Focus group discussions held before the COVID-19 pandemic and subsequent interviews after the pandemic hit to capture men’s care experiences in the crisis showed a nuanced picture of gendered beliefs around care. Men who had experience parenting or caregiving were more likely than men in the general population group to say that men, not just women, have a natural instinct to care, that providing care is a skill that can be learned, and that society’s expectations are often what keep men from giving care. Further, when we asked men to share photographs of what came to mind when they thought of the word “caregiver,” men in the general population group thought of nurses or female home health aides caring for the elderly or ill. Men who cared for another adult, in sharp contrast, shared more intimate and immediate photos of themselves and their families.

So the real question, then, is what are the factors that need to change to enable men to have the potentially transformative experience of providing care and living up to their ideal of equally sharing it?

The late Supreme Court Justice Ruth Bader Ginsburg, in her lifelong fight for gender equity, understood that real gender equity for women would only come when workplaces and public policies changed to recognize that all workers have care responsibilities and lives outside of work and require flexibility, schedule control, and support in order to effectively combine work and care. But she also recognized that men would have to change and that the cultural expectations would need to shift for shared care to become an ordinary fact of everyday life. “My plan,” Ginsburg wrote, "would give men encouragement and incentives to share more evenly with women the joys, responsibilities, worries, upsets, and sometimes tedium of raising children from infancy to adulthood. (This, I admit, is the most challenging part of the plan to make concrete and implement.)”

Real gender equity for women would only come when workplaces and public policies changed to recognize that all workers have care responsibilities.

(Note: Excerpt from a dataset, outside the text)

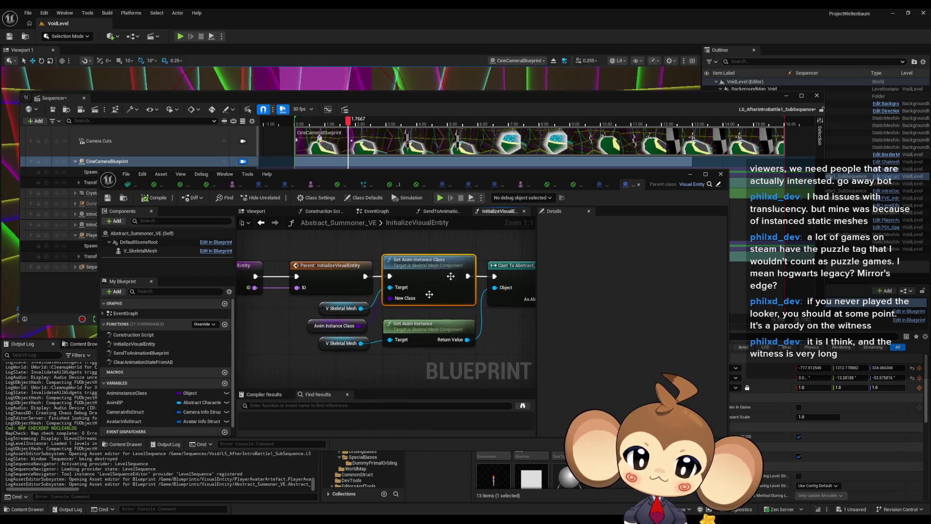
{"action": "left_click", "coordinate": [689, 175]}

Traditional gendered beliefs that women, not men, are natural carers still have a powerful hold in America. Yet we found that men and their gendered attitudes toward breadwinning and caregiving are not the only nor the greatest obstacle to men being able to equally share care. Instead, structural barriers, too, keep them from embodying the ideal of equal sharing of care that they espouse. For men to share equally in care work, as they say they aspire to, workplaces, public policies, and cultural attitudes are what must change:

  • Workplace policies and cultures must change to recognize that all workers, across the gender spectrum, have care responsibilities, not just women. Managers and leaders must provide flexible and remote work options and schedule control. Leaders must rethink and redesign performance management, recruiting, hiring, retention, pay equity, and promotion practices so that these systems no longer disadvantage workers with care responsibilities.
  • Family-supportive public policies, including paid family and medical leave, paid sick days, paid annual leave, pay equity, and investments in child and elder care must exist. They must be gender-neutral and must be designed to help all workers combine work and care responsibilities, including men.
  • The cultural narrative, unconscious bias, and gendered beliefs that men are providers and women naturally suited to care must continue to shift to recognize, support, and normalize the fact that those with care responsibilities exist across the gender spectrum. This shift is urgent, as elder care demands become more acute as U.S. society ages, and as the child care crisis that the COVID-19 pandemic has made so brutally apparent continues to strain family health, wellbeing, and financial stability and threatens to set gender equity back a generation.

As Ginsburg said, the challenges to overcome to enable men to equally share care are, indeed, immense. But, as our survey, focus group discussions, and interviews with so many men who provide care make clear, so are the rewards.